The Jewish believing remnant in the Church are not blinded but the nation is blinded.

Nevertheless when it (Israel) shall turn to the Lord, the vail shall be taken away (2Corinthians 3:16).

Then ALL Israel shall be saved under the new covenant that God will make “with the house of Israel and the house of Judah” (Jeremiah 31:31).

For this is the covenant unto them, when I take away their sins (Romans 11:27).
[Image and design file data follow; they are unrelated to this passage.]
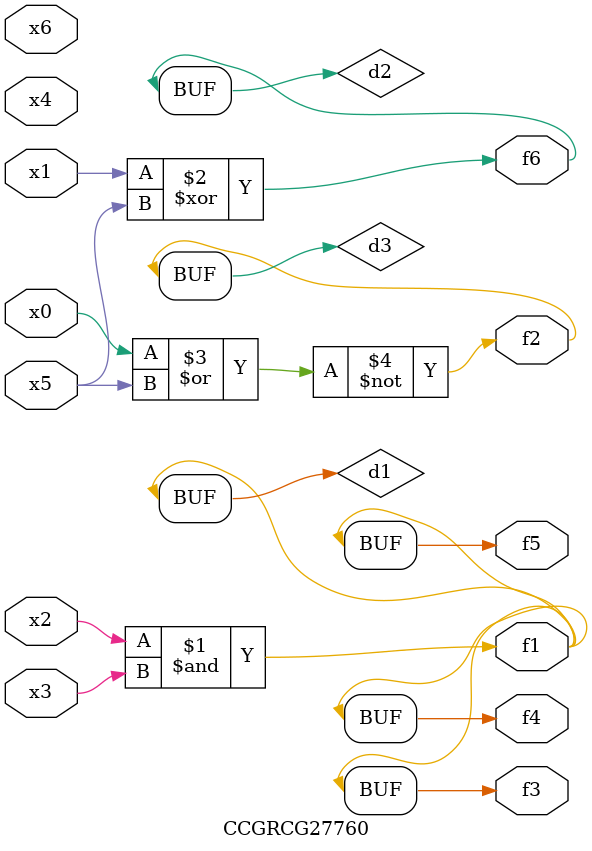
<source format=v>
module CCGRCG27760(
	input x0, x1, x2, x3, x4, x5, x6,
	output f1, f2, f3, f4, f5, f6
);

	wire d1, d2, d3;

	and (d1, x2, x3);
	xor (d2, x1, x5);
	nor (d3, x0, x5);
	assign f1 = d1;
	assign f2 = d3;
	assign f3 = d1;
	assign f4 = d1;
	assign f5 = d1;
	assign f6 = d2;
endmodule

</source>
This future repentance and blessing of the nation of Israel will be complete and final. Never again will the nation depart from the Lord. Jermiah wrote:

After those days, saith the LORD, I will put my law in their inward parts, and write it in their hearts; and will be their God, and they shall be my people. And they shall teach no more every man his neighbor, and every man his brother, saying, Know the LORD: for they shall all know me, from the least of them unto the greatest of them, saith the LORD: for I will forgive their iniquity, and I will remember their sin no more (Jeremiah 31:33-34).

Ezekiel adds:

Then shall they know that I am the LORD their God, which caused them to be led into captivity among the heathen: but I have gathered them unto their own land, and have left none of them any more there. Neither will I hide my face any more from them: for I have poured out my spirit upon the house of Israel, saith the Lord GOD (Ezekiel 39:29).

The entire passage from Romans 9:1 to 11:36 has to do with Israel; firstly that the nation has been put aside and now there is no difference between Jew and Gentile in the Body of Christ, but when the Church is complete, Israel will turn to the Lord; be restored to the Lord in the Tribulation and to the land after Christ returns. They will be the ministers of God to the nations in the millennial kingdom of Christ.

The doxology at the end of Romans ch.11 is for the wisdom and mercy of God to both Jew and Gentile (Romans 11:33-36).